Direction ▸ Extract the entries from the very first line through the line with "line at (300, 1814): none -> present", both included, and reproduce each line unchanged.
%%
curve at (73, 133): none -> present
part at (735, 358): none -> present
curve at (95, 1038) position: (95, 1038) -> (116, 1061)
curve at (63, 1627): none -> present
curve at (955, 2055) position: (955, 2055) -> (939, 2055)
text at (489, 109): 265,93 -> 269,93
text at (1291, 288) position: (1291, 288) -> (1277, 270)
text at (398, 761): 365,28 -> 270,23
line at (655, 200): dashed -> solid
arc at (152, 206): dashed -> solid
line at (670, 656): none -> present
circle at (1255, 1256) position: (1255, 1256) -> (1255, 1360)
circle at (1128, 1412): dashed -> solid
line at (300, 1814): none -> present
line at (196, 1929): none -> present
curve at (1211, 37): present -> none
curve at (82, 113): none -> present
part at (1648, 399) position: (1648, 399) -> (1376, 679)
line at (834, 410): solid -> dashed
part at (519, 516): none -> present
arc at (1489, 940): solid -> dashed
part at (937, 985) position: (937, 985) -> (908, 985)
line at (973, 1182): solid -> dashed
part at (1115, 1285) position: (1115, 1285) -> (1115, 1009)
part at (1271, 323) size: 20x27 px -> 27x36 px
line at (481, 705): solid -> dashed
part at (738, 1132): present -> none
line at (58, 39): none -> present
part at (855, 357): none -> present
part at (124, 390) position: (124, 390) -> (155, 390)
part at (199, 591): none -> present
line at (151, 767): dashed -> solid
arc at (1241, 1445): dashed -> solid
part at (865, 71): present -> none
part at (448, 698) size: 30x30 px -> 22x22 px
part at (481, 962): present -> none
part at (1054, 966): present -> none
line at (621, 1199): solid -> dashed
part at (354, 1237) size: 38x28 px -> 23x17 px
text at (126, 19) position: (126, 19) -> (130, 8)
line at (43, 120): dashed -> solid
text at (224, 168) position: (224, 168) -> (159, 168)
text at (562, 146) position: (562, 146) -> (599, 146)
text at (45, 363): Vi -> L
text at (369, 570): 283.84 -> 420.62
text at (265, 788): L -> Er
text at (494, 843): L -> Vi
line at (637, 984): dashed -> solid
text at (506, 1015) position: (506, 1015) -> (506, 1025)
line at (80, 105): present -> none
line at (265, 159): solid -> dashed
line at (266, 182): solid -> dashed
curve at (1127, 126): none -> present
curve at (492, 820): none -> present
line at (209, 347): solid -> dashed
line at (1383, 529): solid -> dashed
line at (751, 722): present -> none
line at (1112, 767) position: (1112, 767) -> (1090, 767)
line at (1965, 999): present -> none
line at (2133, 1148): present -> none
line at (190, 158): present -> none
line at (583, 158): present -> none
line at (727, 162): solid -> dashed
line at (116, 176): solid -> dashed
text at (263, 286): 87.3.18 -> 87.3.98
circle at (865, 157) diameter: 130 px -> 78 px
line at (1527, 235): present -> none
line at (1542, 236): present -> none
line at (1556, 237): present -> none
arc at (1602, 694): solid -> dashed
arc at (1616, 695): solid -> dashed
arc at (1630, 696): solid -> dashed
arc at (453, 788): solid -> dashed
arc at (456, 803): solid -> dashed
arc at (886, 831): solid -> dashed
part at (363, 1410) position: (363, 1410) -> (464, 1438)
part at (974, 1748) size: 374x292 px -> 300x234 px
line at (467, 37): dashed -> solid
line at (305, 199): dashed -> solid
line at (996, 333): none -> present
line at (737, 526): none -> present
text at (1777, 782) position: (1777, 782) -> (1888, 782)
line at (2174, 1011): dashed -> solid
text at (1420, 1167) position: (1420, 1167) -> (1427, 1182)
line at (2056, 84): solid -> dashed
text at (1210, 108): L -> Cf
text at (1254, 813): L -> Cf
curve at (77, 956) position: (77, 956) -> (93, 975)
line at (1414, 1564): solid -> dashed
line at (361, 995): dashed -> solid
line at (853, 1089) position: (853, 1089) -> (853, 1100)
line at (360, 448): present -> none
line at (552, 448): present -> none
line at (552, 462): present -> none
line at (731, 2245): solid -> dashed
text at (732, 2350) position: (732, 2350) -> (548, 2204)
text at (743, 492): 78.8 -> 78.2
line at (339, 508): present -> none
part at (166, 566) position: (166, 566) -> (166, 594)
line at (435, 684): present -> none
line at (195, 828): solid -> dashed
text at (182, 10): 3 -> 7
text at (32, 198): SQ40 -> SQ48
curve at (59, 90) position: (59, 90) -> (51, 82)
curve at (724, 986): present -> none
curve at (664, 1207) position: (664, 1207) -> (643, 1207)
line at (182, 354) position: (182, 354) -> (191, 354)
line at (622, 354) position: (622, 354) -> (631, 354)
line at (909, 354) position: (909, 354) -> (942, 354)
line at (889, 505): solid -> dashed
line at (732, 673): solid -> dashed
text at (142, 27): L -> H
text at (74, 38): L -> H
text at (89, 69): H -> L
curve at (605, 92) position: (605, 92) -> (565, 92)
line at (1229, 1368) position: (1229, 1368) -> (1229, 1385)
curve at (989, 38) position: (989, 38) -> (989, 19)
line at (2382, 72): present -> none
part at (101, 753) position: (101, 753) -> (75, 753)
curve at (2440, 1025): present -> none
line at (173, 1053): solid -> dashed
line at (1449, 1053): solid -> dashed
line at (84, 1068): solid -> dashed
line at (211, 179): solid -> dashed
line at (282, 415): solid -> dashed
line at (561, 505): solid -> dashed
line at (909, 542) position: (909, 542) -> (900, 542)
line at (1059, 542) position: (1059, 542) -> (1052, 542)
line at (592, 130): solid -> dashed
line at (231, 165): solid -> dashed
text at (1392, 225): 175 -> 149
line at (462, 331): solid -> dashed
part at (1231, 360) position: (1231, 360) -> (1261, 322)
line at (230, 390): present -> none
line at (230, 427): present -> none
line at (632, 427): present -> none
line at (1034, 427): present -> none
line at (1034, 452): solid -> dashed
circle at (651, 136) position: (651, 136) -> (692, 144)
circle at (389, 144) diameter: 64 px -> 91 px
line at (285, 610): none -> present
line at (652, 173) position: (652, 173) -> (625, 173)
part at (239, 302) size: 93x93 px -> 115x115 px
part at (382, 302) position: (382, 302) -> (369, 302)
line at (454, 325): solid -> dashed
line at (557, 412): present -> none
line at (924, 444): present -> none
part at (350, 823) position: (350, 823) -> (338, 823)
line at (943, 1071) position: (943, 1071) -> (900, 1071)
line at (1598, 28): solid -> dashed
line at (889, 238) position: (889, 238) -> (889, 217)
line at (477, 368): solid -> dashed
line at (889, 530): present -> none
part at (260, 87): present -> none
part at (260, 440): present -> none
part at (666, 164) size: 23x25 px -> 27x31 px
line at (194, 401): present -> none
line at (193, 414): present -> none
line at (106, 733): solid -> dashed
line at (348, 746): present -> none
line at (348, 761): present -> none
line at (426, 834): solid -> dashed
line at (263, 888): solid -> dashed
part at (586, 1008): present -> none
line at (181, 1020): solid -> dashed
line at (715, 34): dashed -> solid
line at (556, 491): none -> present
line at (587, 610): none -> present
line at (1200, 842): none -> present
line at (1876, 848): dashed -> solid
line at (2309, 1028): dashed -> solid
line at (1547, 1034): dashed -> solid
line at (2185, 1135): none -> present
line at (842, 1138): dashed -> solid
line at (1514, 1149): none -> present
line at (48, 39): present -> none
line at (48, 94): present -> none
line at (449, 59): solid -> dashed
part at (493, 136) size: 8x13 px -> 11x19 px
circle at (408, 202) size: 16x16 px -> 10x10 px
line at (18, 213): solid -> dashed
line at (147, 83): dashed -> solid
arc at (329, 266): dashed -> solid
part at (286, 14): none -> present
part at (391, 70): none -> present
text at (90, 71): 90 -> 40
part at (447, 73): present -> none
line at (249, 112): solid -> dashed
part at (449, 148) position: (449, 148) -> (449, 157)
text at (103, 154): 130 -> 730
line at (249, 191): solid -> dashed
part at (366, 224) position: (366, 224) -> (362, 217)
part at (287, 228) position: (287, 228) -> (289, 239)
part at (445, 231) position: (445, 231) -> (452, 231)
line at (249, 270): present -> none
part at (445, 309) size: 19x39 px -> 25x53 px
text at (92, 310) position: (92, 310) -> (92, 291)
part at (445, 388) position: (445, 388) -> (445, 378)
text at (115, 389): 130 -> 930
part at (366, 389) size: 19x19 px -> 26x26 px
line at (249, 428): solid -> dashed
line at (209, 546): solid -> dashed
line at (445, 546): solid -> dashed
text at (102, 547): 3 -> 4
%%
In response ▸
curve at (73, 133): none -> present
part at (735, 358): none -> present
curve at (95, 1038) position: (95, 1038) -> (116, 1061)
curve at (63, 1627): none -> present
curve at (955, 2055) position: (955, 2055) -> (939, 2055)
text at (489, 109): 265,93 -> 269,93
text at (1291, 288) position: (1291, 288) -> (1277, 270)
text at (398, 761): 365,28 -> 270,23
line at (655, 200): dashed -> solid
arc at (152, 206): dashed -> solid
line at (670, 656): none -> present
circle at (1255, 1256) position: (1255, 1256) -> (1255, 1360)
circle at (1128, 1412): dashed -> solid
line at (300, 1814): none -> present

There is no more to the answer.